|Absolute Quantification for:||Gene Expression Analysis – Rare Mutation Detection – Copy Number Variation|
In digital PCR (dPCR), the sample is divided into many separate partitions, with each partition containing either a single template molecule or none. After thermal cycling, the number of partitions containing the amplicon are counted, resulting in absolute quantitation of the target gene. A major advantage of dPCR is that it is not sensitive to reaction efficiency, nor does it require the preparation of standard curves.
Because partitions containing templates are cycled to completion and counted as positive or negative, digital PCR (dPCR) doesn’t require perfect amplification. Quantification using standard qPCR is sensitive to small changes in amplification efficiency, so each experiment needs to be well-optimized to obtain accurate data. Efficiency can be affected by: inhibitors in the sample, changes in annealing temperature, different master mixes, and/or different primers. With the CONSTELLATION® digital PCR system, each partition either contains the target sequence or it doesn’t, so the quantification is unaffected by small differences in amplification efficiency. This allows dPCR experiments to maintain accuracy in the presence of inhibitors.
Flexible Experimental Setup.
dPCR allows direct comparison between different targets. If you are testing several different targets that vary in melting temperature or other factors, dPCR can still directly compare quantities without the need to optimize amplification conditions.
Direct and Absolute.
You don’t have to create standards with known quantities of target genes and pipette them to each plate. As the number of templates in the sample can be extrapolated and quantified, absolute quantification is straight-forward, which allows you to compare results obtained by different labs, at different times, and under different experimental conditions.
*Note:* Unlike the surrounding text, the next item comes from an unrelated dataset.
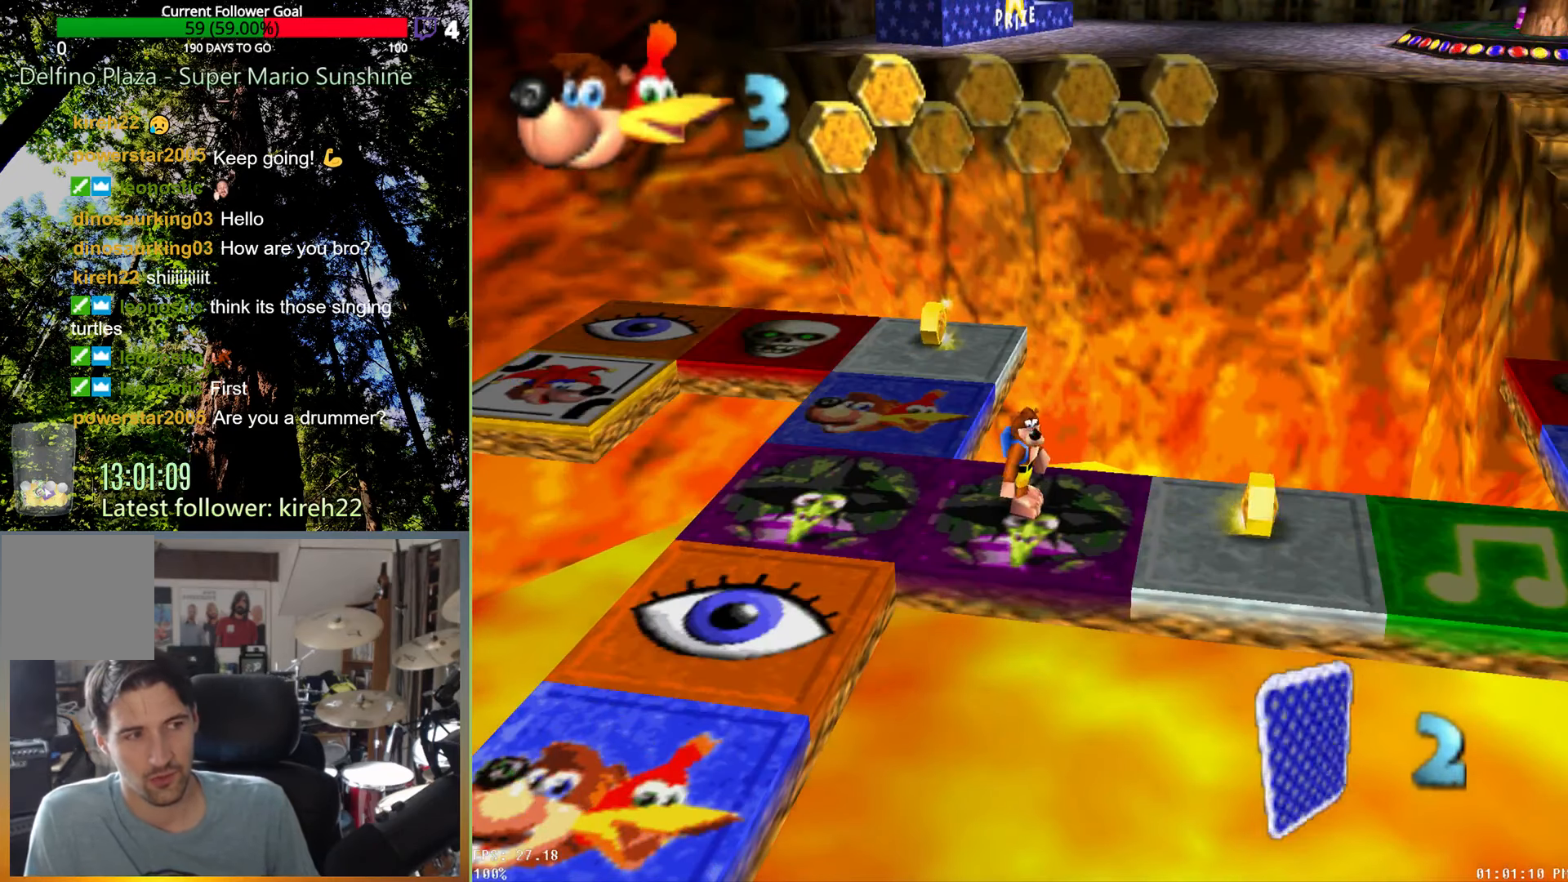
{"buttons": [], "left_stick": "center", "right_stick": "center", "events": [[292, "A", "down"], [479, "A", "up"]]}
The CONSTELLATION dPCR microplate provides increased detection specificity. In cases where the target is relatively rare compared to the amount of non-target DNA, the background DNA can compete for reagents and cause non-specific amplification. Partitioning the sample into many small chambers on the dPCR microplate increases the effective concentration of rare targets in the partitions.
The CONSTELLATION facilitates high throughput without high capital cost. Standard qPCR requires a real-time thermal cycler for each plate for the full cycling process, and scaling-up throughput requires purchasing multiple real-time thermal cyclers. The CONSTELLATION dPCR microplate can be thermally cycled on non-real-time thermal cyclers and then analyzed with the CONSTELLATION. Thermal cyclers can be added to increase throughput.
Digital PCR has been widely adopted for sensitive applications such as copy number variation and rare gene detection for which the lower limit of detection excludes qPCR as a viable solution. However, due to limitations in the platforms currently available for digital PCR, such as inadequate throughput, high cost per sample, and extensive hands-on time, researchers cannot justify the time and cost associated with transferring more mainstream applications over from qPCR. Even though digital PCR provides absolute quantification of target nucleic acid sequences, meaning that in practice, it provides more accurate data, quantitative PCR has provided, until now, the only feasible way to quantitate at the throughput and cost demanded by mainstream applications, such as gene expression analysis. The CONSTELLATION, however, mimics contemporary qPCR with a plate-based and high-throughput workflow capable of processing up to four plates per run.
Flexible Sample Formats.
The CONSTELLATION offers distinct plate types designed to accommodate a wide range of throughput and dynamic range requirements of applications from gene expression analysis to rare mutation detection. For higher throughput applications such as gene expression analysis, plates that accommodate 96 samples will provide partitioning into 8000 microfluidic chambers per sample. For more sensitive applications, such as rare mutation detection, plates that divide 24 samples into 36,000 partitions per sample will be available.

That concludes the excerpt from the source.